▶ **BRIEF 1**
Answer these questions from the Bone Gnawer text:
(a) Which tribe does the text call the most populous in the Garou Nation?
(b) The tribe's origins likely lie in a band of land stretching between which two places?
(c) Which two figures are named as the mold for Bone Gnawer folk heroes?
▶ **BRIEF 2**
Can you return the Bone Gnawer text word for word, from "The tribe’s actual" up to and including "and social justice."?

▶ **SUPPLIED PASSAGE**
☆ ☆ ☆ ☆ ☆ ☆ ☆

Bone Gnawer
Many disdain the Bone Gnawers as living proof of how far the Garou have fallen from grace. Ragged and luckless, hunting territories no other tribe wants and breeding with Kin no other tribe claims, the Children of Rat come across as mongrel scavengers taking whatever castoffs they can. The Bone Gnawers see it differently. They’re the most populous tribe in the Garou Nation. They’re not the picture of failure — they’re the picture of success, because they’re playing the game of survival.
The tribe’s actual origins likely lie somewhere in or across a band of land that stretches from Northern Africa to India, but the Gnawers stopped keeping track a long time ago. They spread out to follow humanity, and always attached themselves to the wretched and downtrodden. Their oral history is full of revolutionary stories of the oppressed defying and overthrowing their oppressors. Bone Gnawer folk heroes are creatures of the Robin Hood and John Henry mold — if somewhat more bestially violent when dealing out retribution and social justice.

☆ ☆ ☆ ☆ ☆ ☆ ☆

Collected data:
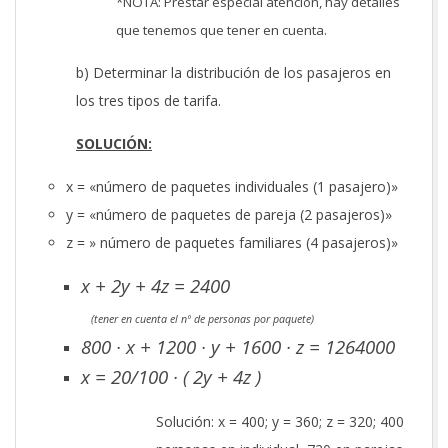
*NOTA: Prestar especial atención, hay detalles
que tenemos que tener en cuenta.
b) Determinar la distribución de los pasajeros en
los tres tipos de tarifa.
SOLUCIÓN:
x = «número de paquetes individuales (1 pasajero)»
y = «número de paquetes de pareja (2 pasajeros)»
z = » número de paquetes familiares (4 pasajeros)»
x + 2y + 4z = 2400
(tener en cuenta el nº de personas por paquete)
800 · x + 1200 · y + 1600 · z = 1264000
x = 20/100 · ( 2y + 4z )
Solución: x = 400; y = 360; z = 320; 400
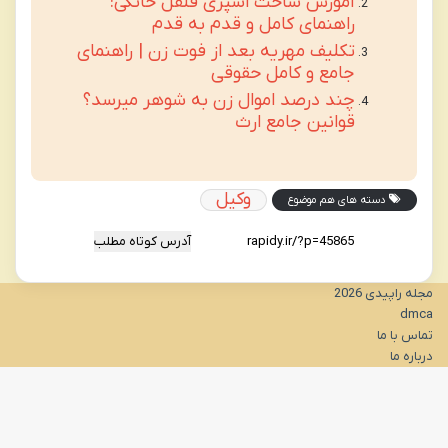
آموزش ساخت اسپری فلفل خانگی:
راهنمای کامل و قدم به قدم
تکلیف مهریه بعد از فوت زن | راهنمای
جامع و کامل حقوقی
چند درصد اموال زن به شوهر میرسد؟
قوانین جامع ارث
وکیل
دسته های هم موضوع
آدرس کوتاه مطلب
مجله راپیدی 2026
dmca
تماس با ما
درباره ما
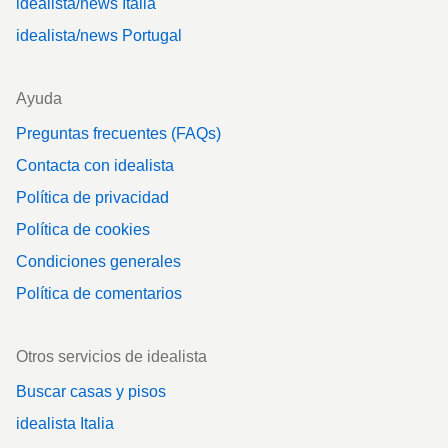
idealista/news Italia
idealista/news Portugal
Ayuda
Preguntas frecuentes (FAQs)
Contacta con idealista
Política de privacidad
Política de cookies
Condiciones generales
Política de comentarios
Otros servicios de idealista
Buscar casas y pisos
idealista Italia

☆ ☆ ☆ ☆ ☆ ☆ ☆

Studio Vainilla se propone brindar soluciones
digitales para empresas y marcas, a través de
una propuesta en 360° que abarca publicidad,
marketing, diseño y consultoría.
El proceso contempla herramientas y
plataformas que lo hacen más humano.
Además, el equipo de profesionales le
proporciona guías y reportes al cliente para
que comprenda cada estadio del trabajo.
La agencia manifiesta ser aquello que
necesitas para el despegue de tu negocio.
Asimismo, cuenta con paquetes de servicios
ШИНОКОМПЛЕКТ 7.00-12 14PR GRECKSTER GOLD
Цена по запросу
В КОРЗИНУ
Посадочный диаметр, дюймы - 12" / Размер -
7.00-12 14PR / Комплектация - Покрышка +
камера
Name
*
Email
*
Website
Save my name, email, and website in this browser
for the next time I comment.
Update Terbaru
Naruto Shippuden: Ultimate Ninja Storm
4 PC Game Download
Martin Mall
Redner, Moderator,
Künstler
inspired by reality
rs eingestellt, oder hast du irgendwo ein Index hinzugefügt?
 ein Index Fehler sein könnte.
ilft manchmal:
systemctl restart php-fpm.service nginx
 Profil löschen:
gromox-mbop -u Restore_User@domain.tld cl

☆ ☆ ☆ ☆ ☆ ☆ ☆

▶ **PROBLEM SOLUTION 1**
(a) The Bone Gnawers.
(b) Northern Africa and India.
(c) Robin Hood and John Henry.

▶ **PROBLEM SOLUTION 2**
The tribe’s actual origins likely lie somewhere in or across a band of land that stretches from Northern Africa to India, but the Gnawers stopped keeping track a long time ago. They spread out to follow humanity, and always attached themselves to the wretched and downtrodden. Their oral history is full of revolutionary stories of the oppressed defying and overthrowing their oppressors. Bone Gnawer folk heroes are creatures of the Robin Hood and John Henry mold — if somewhat more bestially violent when dealing out retribution and social justice.